Another potential nation-state attack is Slingshot APT, which may have links back to the government of the United States. Slingshot APT has similarities to a threat actor known as Grey Lambert or Longhorn, which has been linked to the U.S.’s CIA. The campaign may have been active for six years or more, and targeted the Middle East and Africa via sophisticated evasive and stealthy tactics that help the actors successfully exfiltrated large volumes of sensitive data.
In the article above, Eric O’Neill suggests that the best defense is a good offense. Here is some of the steps that Eric recommends for battling cyber espionage:
Understand where the threats are coming from. When cybercrime first hit the scene, there initially were stand-alone criminals working toward their own, personal agendas. According to Eric, those days are over and nation-states have wised up to the potential benefits of digital warfare and cyber espionage.

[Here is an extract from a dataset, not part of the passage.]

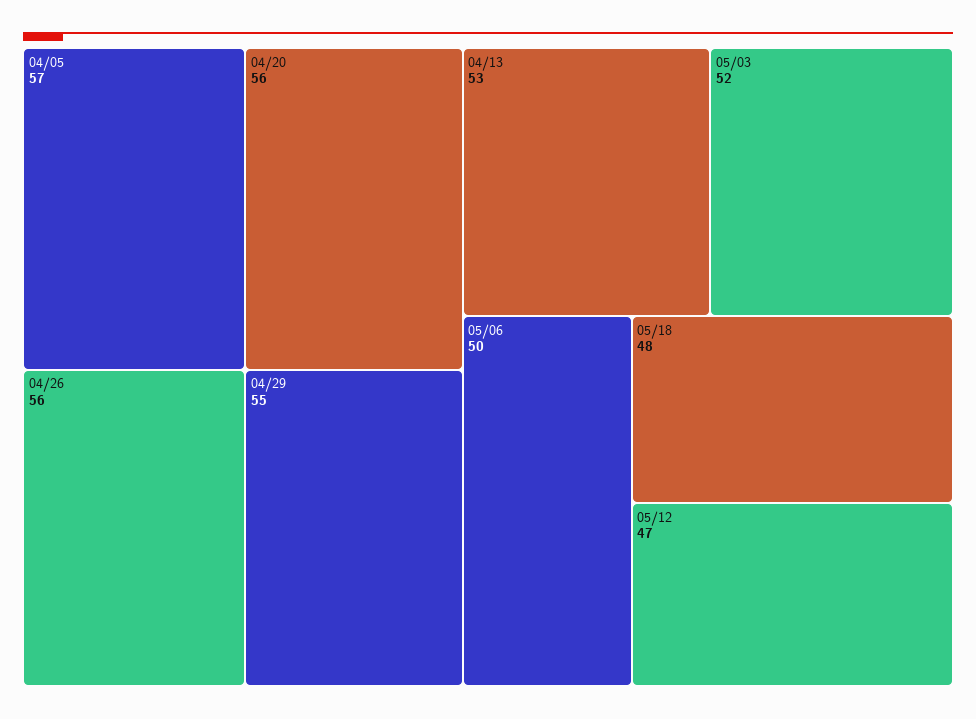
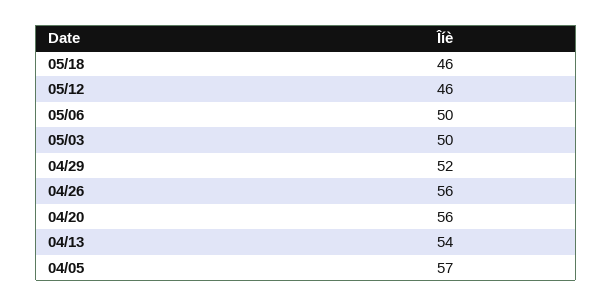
04/29: 55 -> 52
04/13: 53 -> 54
05/03: 52 -> 50
05/18: 48 -> 46
05/12: 47 -> 46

Discover the motive. Understanding the source can provide a much better chance of discovering the motive. The reason a state actor is attacking might be entirely different from someone operating on their own accord. These reasons can range from trying to gain a competitive advantage, to disrupting a system or location. The motive of an attack can often tell a lot about the method, and vice-versa. Hence, if the method is known, there can be a greater understanding of the target, which leads to a better grasp of the method most likely to be used to infiltrate it.

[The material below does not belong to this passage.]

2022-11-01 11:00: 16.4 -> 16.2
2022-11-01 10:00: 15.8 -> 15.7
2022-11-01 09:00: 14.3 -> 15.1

Think like a hacker. When looking for the motive, thinking like a hacker could help a company catch a hacker faster. Catching criminals doesn’t happen by accident, and when thinking like a hacker, a clearer picture of what their movements may be can emerge more quickly. Putting this into practice is imperative, not only in the aftermath of a breach, but in protecting a company from one in the first place. If a security team can get into the mind-set of a hacker, it can actively seek out its own vulnerabilities, understand what tactics might be used to gain entry, and what data can be accessed using those methods.
Identify the hacker’s techniques. Having knowledge of the potential techniques that a hacker might use can provide an invaluable weapon when fighting back against cybercriminals. A near-constant gathering of information is the key to success here. Eric recommends having as many external sensors as possible, as well as participation in a vocal community that is sharing information.
Take a proactive approach. Developing a proactive approach to security is often the most effective way of protection. The sentiment “the best defense is having a good offense” really does ring true here, according to Eric. By taking the fight to attackers, they can be stopped in their tracks and companies can prevent breaches at the source. With more sophisticated methods being used, and a greater volume of attacks, having a strong force is mission critical. As Eric notes, “Now is the time to start thinking like a bad guy and fight back.”